Keluhkan Grey Charter, Pengusaha Pesawat Charter Sebut Ada 3 Grey Charter dari 10 Movement Penerbangan

Asian Sky Forum Business Aviation 2024, di Hotel Shangri-La, Jakarta, yang ditutup Kamis (27/06/2024)/Dok. Ist
Pelaku usaha industri aviasi, khususnya pesawat charter resah dengan fenomena grey charter yang masih menghantui. Fenomena grey charter menjadi keprihatinan mendalam para pelaku industri pesawat charter di Indonesia.
”Memang belum ada angka statistik persisnya, tapi melihat realitas di lapangan setidaknya 2-3 movement (penerbangan charter di Indonesia) itu grey,” kata Chief Marketing Officer Jetset, Harilal Mohanan dalam keterangannya.
”Di sini (Indonesia, red), kita belum ada regulasi yang solid terkait situasi ini. Terus terang, ini meresahkan secara jangka pendek maupun panjang,” imbuhnya.
Menurutnya, pasar pelaku industri yang sudah teregister secara resmi di Kementerian Perhubungan ini otomatis tergerus oleh aktivitas mereka.
Dalam jangka panjang, image industri charter potensi tercederai ketika semisal ada kecelakaan yang melibatkan pesawat grey charter. ”Kami berharap regulator (pemerintah) punya konsen terhadap hal ini,” kata Harilal.
Grey Charter merupakan penerbangan yang dilakukan pesawat yang teregister sebagai pesawat pribadi, namun disewakan secara komersial untuk mengangkut penumpang. Sederhananya, pesawat ‘plat hitam’ namun beroperasi sebagai pesawat ‘plat kuning’. Karena tidak teregister secara resmi sebagai pesawat charter, dampak yang sudah pasti adalah minimnya atau bahkan ketiadaan jaminan keselamatan bagi penumpang yang diangkut, termasuk ketiadaan asuransi. Sebagian besar pesawat pribadi itu pun teregister di luar negeri dengan pilot asing.
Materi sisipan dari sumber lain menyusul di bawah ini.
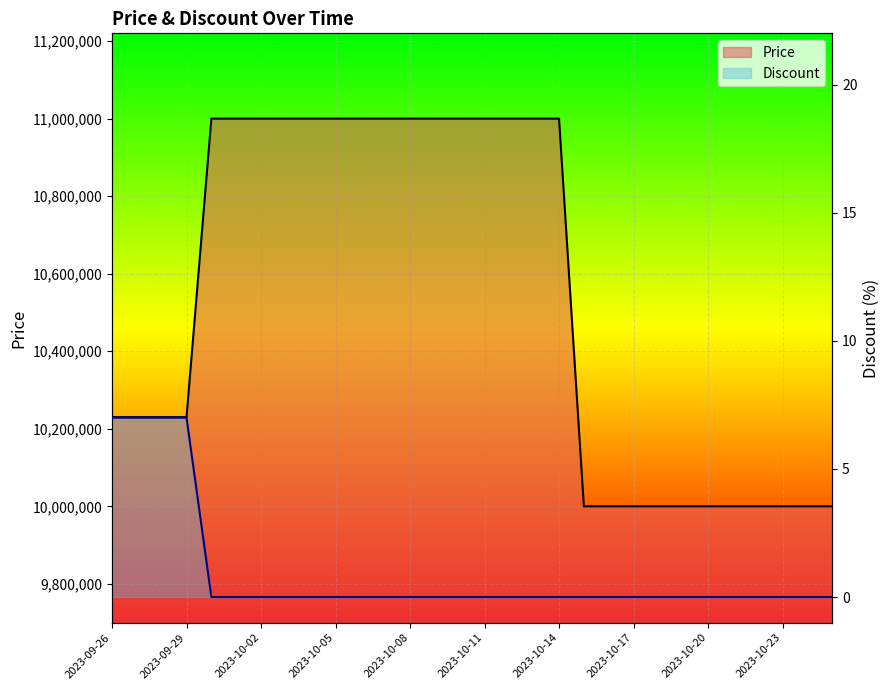

True or false: Discount has more than 2 interior local peaks.

False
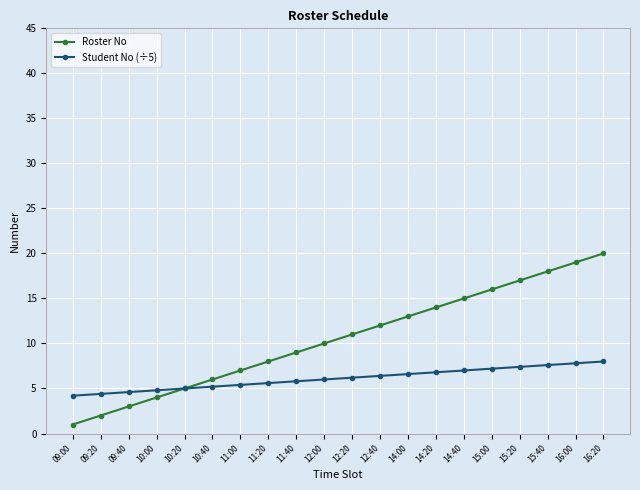

What is the approximate value of Roster No at 12:00?

10.0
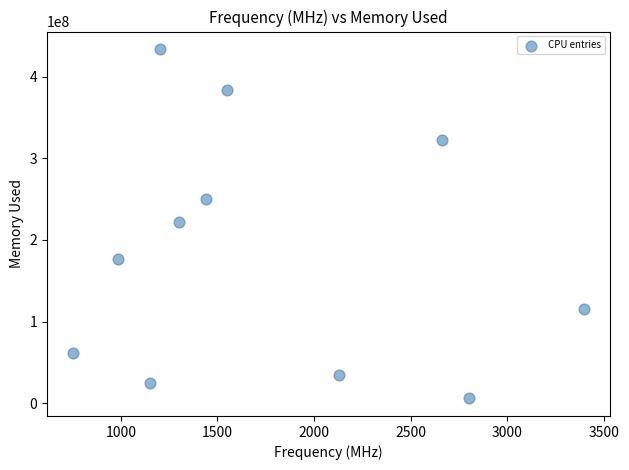

What is the range of Y values (max minus min)?

427914856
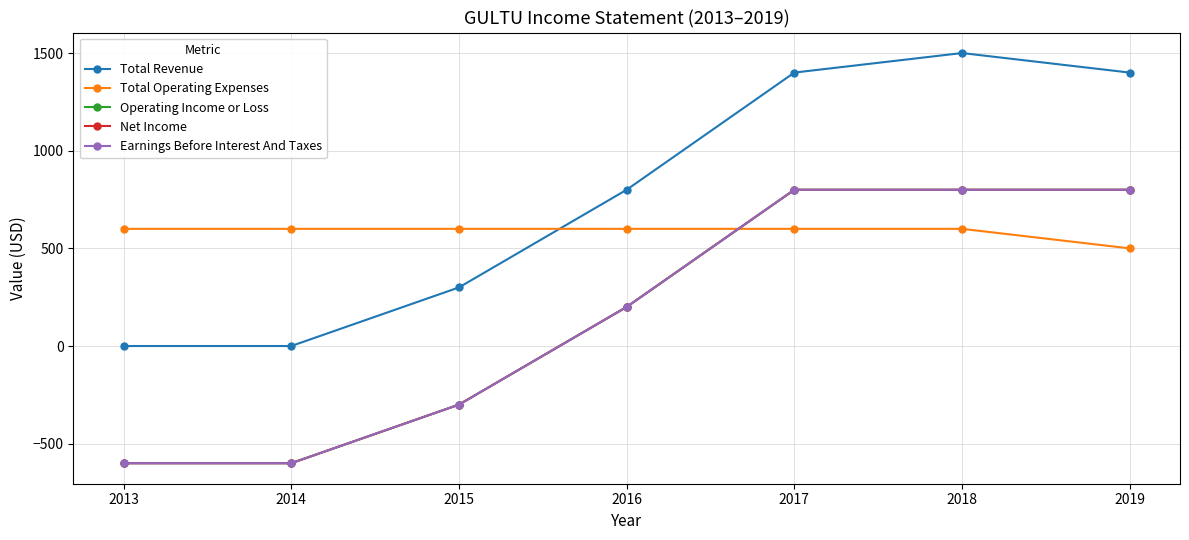

Does the chart have visible grid lines?

Yes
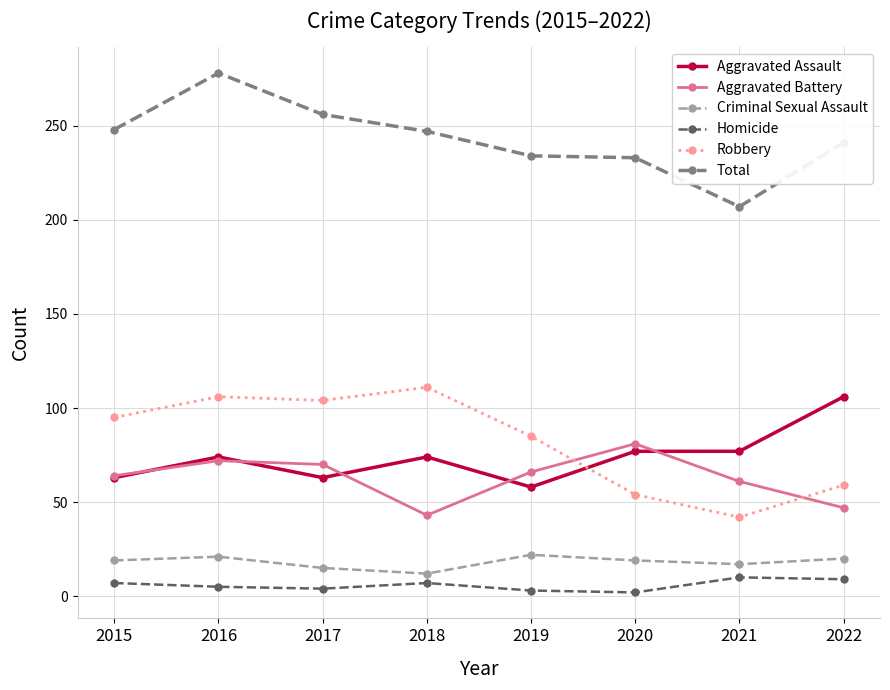

True or false: Criminal Sexual Assault and Aggravated Battery cross at least once.

False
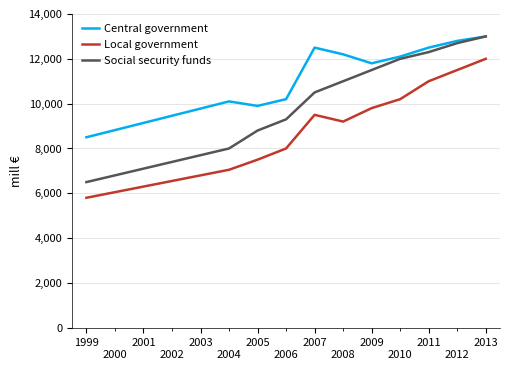

Does the chart display data point markers on the line(s)?

No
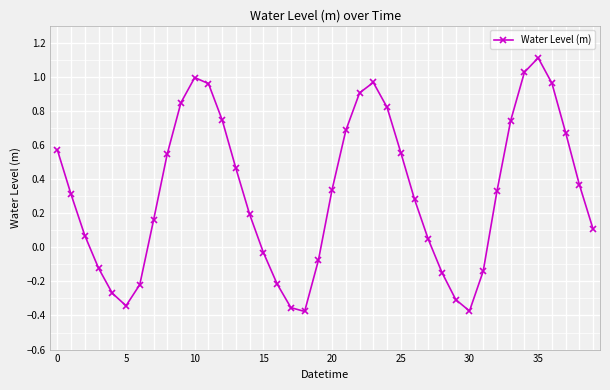

What is the difference between the second highest and second lowest values?

1.4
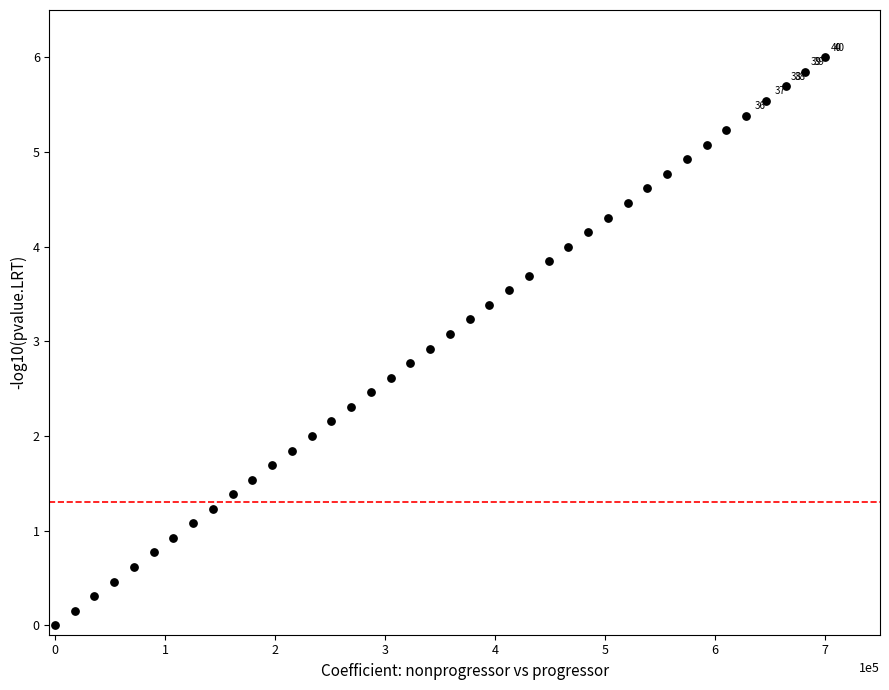

What is the range of X values (max minus min)?

700000.0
Chief Operations Officer Jetset, Dhede Damanik menambahkan perhatian pemerintah ini penting karena potensi pengembangan industri penerbangan non-airline di Indonesia atau pesawat charter cukup besar.
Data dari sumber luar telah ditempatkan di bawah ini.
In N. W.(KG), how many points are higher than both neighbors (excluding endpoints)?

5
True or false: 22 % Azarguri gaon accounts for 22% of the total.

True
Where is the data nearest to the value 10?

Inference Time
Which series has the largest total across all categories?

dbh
Di Asia, Indonesia saat ini setidaknya sudah tercatat memiliki penerbangan charter tertinggi ketiga setelah Singapura dan Jepang. ”Kita di Indonesia itu rata-rata sudah 200 movement take off-landing per bulan, ini sudah sekitar setengahnya dari Singapura,” ungkapnya.
Menurutnya, sudah semestinya ada regulasi yang lebih baik terkait fenomena grey charter di Indonesia. Hal ini menyangkut potensi pendapatan negara pula.
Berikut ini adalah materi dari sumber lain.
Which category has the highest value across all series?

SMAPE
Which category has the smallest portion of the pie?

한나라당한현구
”Kita operator yang resmi teregister di (Kementerian) Perhubungan ini kan bayar pajak, semua invoice kena pajak, kalau mereka kan tidak wajib pajak,” imbuh Dhede.
Di kesempatan yang sama, Presiden Direktur Premiair, Tony Hadi juga berharap ada kesadaran pula di internal ekosistem industri penerbangan non-airline untuk bersama-sama menekan perkembangan fenomena grey charter yang terus marak hingga saat ini.